*PROBLEM REQUIREMENTS*. Extract every line of the data below that contains the string "category".

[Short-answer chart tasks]
▽

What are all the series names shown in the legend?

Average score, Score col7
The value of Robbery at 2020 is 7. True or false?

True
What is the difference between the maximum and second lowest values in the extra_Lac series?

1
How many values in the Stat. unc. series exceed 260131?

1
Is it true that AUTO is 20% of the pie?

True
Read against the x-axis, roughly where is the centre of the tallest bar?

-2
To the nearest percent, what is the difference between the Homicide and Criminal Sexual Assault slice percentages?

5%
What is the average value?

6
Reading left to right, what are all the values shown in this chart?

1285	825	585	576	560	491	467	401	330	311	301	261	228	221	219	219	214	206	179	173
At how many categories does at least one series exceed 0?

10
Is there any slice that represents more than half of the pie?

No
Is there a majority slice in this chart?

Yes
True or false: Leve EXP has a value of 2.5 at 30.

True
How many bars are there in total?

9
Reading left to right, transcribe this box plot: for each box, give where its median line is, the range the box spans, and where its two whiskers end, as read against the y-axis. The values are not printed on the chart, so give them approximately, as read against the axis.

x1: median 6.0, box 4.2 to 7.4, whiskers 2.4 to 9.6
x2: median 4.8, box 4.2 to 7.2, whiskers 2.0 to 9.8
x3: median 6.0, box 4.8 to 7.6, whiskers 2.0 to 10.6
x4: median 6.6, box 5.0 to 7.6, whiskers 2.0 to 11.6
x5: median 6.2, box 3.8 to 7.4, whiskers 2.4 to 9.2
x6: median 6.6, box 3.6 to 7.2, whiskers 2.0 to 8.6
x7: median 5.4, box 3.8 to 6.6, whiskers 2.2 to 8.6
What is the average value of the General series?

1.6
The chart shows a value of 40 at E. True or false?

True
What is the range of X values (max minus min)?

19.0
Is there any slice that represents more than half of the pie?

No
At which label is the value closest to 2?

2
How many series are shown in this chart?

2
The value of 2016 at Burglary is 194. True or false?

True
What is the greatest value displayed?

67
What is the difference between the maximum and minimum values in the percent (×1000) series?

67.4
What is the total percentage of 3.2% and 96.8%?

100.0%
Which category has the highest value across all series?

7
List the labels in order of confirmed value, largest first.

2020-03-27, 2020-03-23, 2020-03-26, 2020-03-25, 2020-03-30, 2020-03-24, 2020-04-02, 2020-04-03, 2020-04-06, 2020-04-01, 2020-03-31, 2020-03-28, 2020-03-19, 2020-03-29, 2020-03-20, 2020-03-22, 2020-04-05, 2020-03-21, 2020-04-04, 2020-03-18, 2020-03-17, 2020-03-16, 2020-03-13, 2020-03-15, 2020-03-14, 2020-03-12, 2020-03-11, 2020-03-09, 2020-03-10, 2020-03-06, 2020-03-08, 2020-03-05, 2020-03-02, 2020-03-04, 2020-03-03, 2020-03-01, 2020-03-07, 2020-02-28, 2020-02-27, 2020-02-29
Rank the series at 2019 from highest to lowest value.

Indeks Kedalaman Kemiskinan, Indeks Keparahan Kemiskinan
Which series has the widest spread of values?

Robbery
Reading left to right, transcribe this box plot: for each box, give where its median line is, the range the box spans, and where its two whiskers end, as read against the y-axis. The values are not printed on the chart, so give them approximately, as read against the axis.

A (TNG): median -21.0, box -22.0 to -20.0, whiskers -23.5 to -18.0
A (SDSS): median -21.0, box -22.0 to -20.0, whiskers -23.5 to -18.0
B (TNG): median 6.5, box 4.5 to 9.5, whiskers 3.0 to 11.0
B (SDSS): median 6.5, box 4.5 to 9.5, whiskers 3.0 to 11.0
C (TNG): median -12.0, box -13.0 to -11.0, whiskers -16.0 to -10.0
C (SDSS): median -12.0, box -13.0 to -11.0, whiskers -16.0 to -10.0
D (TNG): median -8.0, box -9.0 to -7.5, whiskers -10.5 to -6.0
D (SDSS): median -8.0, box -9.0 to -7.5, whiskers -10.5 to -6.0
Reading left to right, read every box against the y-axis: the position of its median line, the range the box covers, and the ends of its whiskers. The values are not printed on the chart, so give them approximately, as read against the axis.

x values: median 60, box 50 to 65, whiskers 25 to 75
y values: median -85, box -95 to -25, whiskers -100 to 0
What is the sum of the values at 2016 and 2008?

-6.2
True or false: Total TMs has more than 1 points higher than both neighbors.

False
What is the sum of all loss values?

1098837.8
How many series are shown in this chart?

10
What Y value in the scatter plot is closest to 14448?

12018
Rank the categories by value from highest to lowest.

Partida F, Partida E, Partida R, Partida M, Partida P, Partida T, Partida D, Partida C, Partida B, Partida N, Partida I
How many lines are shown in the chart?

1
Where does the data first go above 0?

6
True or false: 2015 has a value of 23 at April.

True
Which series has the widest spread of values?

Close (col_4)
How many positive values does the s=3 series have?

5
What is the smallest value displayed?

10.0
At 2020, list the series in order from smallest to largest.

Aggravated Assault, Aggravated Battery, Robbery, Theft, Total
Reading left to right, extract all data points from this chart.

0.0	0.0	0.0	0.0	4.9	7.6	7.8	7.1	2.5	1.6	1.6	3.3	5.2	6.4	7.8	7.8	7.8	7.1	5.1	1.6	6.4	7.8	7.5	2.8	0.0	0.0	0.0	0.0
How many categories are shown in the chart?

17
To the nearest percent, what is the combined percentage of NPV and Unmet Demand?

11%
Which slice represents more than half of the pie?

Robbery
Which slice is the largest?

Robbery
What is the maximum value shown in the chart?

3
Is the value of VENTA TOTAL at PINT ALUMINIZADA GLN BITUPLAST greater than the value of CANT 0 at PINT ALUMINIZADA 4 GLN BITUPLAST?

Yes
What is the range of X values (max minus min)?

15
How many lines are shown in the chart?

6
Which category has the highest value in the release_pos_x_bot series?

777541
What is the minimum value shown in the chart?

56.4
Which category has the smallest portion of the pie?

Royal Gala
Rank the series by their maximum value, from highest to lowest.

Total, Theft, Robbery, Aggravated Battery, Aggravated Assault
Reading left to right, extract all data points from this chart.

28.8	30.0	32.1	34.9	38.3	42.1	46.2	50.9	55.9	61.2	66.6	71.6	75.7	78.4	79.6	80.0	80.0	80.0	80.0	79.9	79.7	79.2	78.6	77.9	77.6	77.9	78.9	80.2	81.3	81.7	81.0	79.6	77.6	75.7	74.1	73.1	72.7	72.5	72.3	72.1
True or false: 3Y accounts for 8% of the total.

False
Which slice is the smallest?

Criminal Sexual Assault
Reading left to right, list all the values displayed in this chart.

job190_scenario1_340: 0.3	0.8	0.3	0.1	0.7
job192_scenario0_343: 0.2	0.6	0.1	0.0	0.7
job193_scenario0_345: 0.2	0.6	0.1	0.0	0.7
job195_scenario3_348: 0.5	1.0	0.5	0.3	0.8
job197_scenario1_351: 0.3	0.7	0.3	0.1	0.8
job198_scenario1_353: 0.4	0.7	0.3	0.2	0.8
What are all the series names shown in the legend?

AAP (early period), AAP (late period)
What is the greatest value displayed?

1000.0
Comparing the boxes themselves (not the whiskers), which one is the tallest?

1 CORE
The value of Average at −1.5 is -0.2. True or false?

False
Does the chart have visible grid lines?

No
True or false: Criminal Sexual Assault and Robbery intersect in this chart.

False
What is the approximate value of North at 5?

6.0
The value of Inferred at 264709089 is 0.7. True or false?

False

△

*SOLUTION FOR THIS PROBLEM*.
Which category has the highest value across all series?
Which category has the highest value in the release_pos_x_bot series?
Which category has the smallest portion of the pie?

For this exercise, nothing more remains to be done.